### EXERCISE AIM
Of the records that follow, copy only the lines from the line containing "Germany). X, Y" to the line containing "Light refracted by", both included, exactly as written.

····················

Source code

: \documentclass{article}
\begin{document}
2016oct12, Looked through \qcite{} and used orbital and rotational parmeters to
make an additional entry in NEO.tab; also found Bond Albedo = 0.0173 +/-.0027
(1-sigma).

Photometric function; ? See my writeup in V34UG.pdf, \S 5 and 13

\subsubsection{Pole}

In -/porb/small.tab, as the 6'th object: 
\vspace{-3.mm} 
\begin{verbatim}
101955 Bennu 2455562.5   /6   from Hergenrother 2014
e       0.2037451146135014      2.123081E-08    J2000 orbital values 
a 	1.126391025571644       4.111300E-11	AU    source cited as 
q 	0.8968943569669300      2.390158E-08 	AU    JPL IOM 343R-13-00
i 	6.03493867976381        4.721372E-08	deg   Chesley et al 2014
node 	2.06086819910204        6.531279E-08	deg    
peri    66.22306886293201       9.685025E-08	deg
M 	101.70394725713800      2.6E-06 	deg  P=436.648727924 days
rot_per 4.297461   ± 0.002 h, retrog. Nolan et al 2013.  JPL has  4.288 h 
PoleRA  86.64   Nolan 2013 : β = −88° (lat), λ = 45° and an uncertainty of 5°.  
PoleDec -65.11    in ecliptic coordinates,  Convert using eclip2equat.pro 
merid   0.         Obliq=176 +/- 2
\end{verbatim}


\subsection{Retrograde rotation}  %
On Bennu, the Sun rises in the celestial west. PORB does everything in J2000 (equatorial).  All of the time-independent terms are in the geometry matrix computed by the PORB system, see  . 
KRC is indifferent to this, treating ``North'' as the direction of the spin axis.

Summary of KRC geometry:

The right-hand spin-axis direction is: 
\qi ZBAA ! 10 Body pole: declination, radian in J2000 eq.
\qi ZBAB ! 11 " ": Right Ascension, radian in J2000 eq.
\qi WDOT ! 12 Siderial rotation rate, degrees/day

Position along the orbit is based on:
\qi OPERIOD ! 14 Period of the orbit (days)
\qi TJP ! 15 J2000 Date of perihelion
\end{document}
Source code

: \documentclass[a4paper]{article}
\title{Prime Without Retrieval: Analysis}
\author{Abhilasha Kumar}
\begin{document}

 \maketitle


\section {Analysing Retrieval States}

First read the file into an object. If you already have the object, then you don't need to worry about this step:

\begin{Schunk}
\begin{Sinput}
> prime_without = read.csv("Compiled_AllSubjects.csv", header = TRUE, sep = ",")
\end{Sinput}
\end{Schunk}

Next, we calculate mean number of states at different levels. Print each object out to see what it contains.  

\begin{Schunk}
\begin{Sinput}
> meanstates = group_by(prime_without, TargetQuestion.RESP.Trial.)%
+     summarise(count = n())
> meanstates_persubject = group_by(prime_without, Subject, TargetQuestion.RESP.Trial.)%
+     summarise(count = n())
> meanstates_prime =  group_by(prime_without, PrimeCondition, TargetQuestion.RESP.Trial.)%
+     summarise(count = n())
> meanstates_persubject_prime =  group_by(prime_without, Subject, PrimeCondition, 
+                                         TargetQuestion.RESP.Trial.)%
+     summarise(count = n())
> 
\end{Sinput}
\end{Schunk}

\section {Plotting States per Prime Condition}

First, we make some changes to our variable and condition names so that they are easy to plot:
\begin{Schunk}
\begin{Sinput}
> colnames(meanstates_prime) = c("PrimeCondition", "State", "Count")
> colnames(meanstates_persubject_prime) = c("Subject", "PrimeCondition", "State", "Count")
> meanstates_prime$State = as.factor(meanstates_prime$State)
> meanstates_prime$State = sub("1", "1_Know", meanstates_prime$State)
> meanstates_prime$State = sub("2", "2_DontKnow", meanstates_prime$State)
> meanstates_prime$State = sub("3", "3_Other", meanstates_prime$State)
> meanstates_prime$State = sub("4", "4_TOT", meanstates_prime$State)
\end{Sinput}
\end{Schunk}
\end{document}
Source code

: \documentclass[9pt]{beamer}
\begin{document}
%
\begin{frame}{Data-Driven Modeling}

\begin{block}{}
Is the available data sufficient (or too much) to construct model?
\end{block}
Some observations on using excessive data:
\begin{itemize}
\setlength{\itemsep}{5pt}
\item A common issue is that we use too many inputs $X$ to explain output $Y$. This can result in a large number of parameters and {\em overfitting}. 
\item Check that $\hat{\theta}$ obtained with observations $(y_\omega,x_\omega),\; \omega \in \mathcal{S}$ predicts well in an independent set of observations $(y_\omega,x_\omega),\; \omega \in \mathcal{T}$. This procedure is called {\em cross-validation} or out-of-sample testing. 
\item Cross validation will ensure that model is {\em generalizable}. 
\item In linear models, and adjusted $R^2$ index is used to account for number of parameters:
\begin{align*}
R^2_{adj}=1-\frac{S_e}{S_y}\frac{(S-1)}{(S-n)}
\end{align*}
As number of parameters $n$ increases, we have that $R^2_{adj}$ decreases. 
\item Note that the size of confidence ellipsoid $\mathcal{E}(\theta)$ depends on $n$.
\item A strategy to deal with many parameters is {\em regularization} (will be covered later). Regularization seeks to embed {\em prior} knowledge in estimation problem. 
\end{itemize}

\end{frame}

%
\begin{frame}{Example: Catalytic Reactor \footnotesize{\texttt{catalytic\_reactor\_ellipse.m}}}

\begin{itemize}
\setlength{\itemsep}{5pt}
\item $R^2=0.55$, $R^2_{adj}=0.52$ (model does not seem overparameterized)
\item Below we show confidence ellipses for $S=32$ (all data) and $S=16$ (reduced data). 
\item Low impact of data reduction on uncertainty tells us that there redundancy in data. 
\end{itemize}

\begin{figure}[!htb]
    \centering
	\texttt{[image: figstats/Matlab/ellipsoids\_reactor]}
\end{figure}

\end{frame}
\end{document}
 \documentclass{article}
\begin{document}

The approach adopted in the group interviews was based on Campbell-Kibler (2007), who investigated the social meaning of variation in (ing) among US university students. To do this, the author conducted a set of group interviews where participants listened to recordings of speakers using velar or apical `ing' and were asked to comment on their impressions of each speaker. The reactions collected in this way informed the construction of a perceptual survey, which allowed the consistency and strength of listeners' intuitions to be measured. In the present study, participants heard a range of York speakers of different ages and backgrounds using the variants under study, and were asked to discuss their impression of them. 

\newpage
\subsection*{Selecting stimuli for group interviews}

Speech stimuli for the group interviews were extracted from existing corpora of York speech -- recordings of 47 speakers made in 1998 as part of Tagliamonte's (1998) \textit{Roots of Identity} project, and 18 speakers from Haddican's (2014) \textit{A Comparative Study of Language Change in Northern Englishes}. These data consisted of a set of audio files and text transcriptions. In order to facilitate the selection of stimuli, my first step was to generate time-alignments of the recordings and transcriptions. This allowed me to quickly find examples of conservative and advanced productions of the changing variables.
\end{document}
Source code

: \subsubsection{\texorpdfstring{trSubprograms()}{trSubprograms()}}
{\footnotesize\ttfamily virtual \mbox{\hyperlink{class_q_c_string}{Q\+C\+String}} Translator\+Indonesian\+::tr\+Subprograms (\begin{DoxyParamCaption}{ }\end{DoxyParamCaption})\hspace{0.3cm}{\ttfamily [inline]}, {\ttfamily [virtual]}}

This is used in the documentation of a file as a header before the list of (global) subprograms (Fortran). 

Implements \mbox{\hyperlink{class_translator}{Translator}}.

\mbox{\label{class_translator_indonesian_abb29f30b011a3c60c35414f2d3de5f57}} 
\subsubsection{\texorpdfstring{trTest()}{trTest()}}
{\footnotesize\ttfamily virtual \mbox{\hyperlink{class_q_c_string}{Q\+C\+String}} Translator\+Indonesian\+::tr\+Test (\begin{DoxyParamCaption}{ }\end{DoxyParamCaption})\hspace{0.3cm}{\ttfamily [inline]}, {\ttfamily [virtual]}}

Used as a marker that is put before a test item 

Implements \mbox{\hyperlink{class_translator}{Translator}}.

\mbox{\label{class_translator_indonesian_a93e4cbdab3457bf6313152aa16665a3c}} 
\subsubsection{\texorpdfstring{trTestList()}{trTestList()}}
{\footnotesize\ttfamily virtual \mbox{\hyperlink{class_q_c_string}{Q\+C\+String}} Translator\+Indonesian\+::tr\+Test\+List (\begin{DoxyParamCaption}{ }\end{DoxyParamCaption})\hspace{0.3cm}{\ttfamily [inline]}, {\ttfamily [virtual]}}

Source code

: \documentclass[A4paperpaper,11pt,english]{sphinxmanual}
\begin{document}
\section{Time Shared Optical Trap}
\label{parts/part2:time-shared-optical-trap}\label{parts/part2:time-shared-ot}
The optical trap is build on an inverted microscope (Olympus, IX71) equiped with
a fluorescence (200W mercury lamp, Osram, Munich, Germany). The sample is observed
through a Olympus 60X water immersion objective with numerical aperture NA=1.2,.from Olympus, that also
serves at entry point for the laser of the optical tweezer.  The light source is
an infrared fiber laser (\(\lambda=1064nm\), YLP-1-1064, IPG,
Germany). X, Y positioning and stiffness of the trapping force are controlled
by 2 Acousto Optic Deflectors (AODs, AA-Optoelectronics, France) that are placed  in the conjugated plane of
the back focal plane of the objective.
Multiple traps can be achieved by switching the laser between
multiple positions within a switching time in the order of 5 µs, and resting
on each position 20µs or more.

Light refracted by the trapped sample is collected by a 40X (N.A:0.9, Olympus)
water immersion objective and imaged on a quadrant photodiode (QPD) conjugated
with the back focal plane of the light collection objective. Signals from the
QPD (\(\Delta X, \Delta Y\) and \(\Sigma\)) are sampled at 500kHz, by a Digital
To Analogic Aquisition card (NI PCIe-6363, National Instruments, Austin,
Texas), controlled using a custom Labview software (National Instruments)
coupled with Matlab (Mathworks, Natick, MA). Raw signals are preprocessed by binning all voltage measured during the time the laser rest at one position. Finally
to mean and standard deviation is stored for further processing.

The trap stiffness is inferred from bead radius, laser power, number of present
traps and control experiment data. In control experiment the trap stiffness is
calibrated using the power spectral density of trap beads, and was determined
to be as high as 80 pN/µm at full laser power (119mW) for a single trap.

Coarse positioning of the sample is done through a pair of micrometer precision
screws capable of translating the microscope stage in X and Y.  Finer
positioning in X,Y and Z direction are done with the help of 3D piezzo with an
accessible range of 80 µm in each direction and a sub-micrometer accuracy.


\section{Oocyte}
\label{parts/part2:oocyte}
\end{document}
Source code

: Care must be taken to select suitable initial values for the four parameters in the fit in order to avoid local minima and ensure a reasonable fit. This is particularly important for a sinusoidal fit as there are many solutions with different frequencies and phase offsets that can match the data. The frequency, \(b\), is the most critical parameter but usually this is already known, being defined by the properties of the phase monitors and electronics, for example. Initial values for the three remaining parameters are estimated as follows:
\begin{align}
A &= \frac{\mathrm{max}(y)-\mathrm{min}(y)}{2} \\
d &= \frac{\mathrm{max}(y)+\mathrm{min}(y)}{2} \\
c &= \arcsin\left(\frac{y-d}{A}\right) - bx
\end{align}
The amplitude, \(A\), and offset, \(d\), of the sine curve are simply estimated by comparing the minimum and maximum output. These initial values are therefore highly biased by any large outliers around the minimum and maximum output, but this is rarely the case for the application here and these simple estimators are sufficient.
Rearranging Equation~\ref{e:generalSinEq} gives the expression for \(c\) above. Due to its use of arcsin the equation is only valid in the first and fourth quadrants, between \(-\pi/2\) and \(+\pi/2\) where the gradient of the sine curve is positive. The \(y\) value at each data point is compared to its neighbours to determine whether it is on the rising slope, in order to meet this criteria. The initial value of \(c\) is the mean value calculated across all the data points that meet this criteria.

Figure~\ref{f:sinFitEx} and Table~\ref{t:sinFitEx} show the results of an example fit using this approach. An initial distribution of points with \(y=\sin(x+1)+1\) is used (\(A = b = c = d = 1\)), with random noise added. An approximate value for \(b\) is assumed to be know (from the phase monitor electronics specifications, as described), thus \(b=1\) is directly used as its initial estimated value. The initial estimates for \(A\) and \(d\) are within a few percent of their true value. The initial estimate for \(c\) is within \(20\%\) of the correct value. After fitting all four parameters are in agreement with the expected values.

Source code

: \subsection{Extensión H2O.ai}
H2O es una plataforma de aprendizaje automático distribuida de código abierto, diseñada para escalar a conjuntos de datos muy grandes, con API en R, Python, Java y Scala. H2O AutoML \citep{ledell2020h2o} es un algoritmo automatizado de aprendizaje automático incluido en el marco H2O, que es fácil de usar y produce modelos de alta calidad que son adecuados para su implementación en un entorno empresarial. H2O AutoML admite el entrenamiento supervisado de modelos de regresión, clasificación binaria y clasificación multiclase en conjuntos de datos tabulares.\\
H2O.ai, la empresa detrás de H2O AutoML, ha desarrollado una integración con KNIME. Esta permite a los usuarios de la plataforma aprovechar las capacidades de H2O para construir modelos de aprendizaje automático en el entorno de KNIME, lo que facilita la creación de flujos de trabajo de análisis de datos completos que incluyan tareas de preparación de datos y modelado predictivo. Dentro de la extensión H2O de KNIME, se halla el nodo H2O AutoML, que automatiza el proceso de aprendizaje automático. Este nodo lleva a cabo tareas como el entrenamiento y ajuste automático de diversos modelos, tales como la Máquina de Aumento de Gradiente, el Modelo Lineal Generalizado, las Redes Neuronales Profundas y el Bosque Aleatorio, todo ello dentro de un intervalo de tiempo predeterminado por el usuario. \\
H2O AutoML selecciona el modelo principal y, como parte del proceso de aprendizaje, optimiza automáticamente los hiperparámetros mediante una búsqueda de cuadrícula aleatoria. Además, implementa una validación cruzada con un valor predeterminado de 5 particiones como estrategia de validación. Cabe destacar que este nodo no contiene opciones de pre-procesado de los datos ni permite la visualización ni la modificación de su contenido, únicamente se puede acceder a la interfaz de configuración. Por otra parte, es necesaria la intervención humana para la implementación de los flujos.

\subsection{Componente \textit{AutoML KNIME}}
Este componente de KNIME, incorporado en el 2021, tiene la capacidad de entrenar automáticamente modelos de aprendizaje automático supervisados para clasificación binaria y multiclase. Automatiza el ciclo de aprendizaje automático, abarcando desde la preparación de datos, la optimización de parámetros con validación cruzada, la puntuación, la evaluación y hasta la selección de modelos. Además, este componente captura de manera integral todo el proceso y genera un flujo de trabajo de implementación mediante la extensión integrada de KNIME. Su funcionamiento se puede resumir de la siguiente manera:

····················

### TASK RESULT
Germany). X, Y positioning and stiffness of the trapping force are controlled
by 2 Acousto Optic Deflectors (AODs, AA-Optoelectronics, France) that are placed  in the conjugated plane of
the back focal plane of the objective.
Multiple traps can be achieved by switching the laser between
multiple positions within a switching time in the order of 5 µs, and resting
on each position 20µs or more.

Light refracted by the trapped sample is collected by a 40X (N.A:0.9, Olympus)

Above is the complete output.